Ethan Lindenberger, a student at Norwalk High School in Norwalk, Ohio, who confided in a now-viral Reddit post that he had not been fully vaccinated due to his mother's belief that vaccines are dangerous, speaks before the Senate Committee on Health, Education, Labor and Pensions on Capitol Hill in Washington, DC, on March 5, 2019. (Photo by Jim WATSON / AFP) (Photo credit should read JIM WATSON/AFP/Getty Images)
Ethan Lindenberger, a student at Norwalk High School in Norwalk, Ohio, who confided in a now-viral Reddit post that he had not been fully vaccinated due to his mother's belief that vaccines are dangerous, speaks before the Senate Committee on Health, Education, Labor and Pensions on Capitol Hill in Washington, DC, on March 5, 2019. (Photo by Jim WATSON / AFP) (Photo credit should read JIM WATSON/AFP/Getty Images)

Measles cases have been on the rise, the CDC says, thanks in part to an increase of infected travelers who bring the disease into the United States, where they infect unvaccinated populations. There has also been an uptick in children whose parents choose to forego immunizations for contagious, and often, deadly diseases.

Last year, the CDC reported that there was a small but notable rise in vaccination exemption rates for infants and school-aged children. Many parents have recently refused to immunize their children against diseases like the measles for fear that the vaccine could cause autism.

A costly burden

In the past decade, there has been a measles outbreak each year, resulting in 2,423 cases — and counting. In 2013, the CDC estimated that the cost of hospitalization for measles was between $4,032 and $46,060 per person. At the low end, this would mean that since 2010, roughly $9.7 million was spent on treating measles. At the high end, the cost balloons to $111.6 million.

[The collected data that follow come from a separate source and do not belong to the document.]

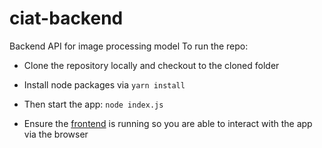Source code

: # ciat-backend
Backend API for image processing model
To run the repo:

- Clone the repository locally and checkout to the cloned folder

- Install node packages via `yarn install`

- Then start the app: `node index.js`

- Ensure the [frontend](https://github.com/janetnim/ciat-frontend/README.md) is running so you are able to interact with the app via the browser

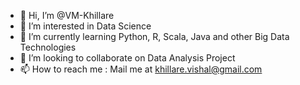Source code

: - 👋 Hi, I’m @VM-Khillare
- 👀 I’m interested in Data Science
- 🌱 I’m currently learning Python, R, Scala, Java and other Big Data Technologies
- 💞️ I’m looking to collaborate on Data Analysis Project
- 📫 How to reach me : Mail me at khillare.vishal@gmail.com

<!---
VM-Khillare/VM-Khillare is a ✨ special ✨ repository because its `README.md` (this file) appears on your GitHub profile.
You can click the Preview link to take a look at your changes.
--->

And measles isn’t the only preventable disease burdening the health care system. According to a 2015 study from UNC’s Eshelman School of Pharmacy, “vaccine-preventable diseases among adults cost the U.S. economy $8.95 billion — and unvaccinated individuals are responsible for 80%, or $7.1 billion, of the tab.” The report highlights that the biggest money drag is the flu (influenza), costing some $5.8 billion in 2015 alone. Pneumococcal disease and herpes zoster (which causes shingles) are the next two most costly vaccine-preventable diseases with price tags of $1.8 billion and $782 million, respectively.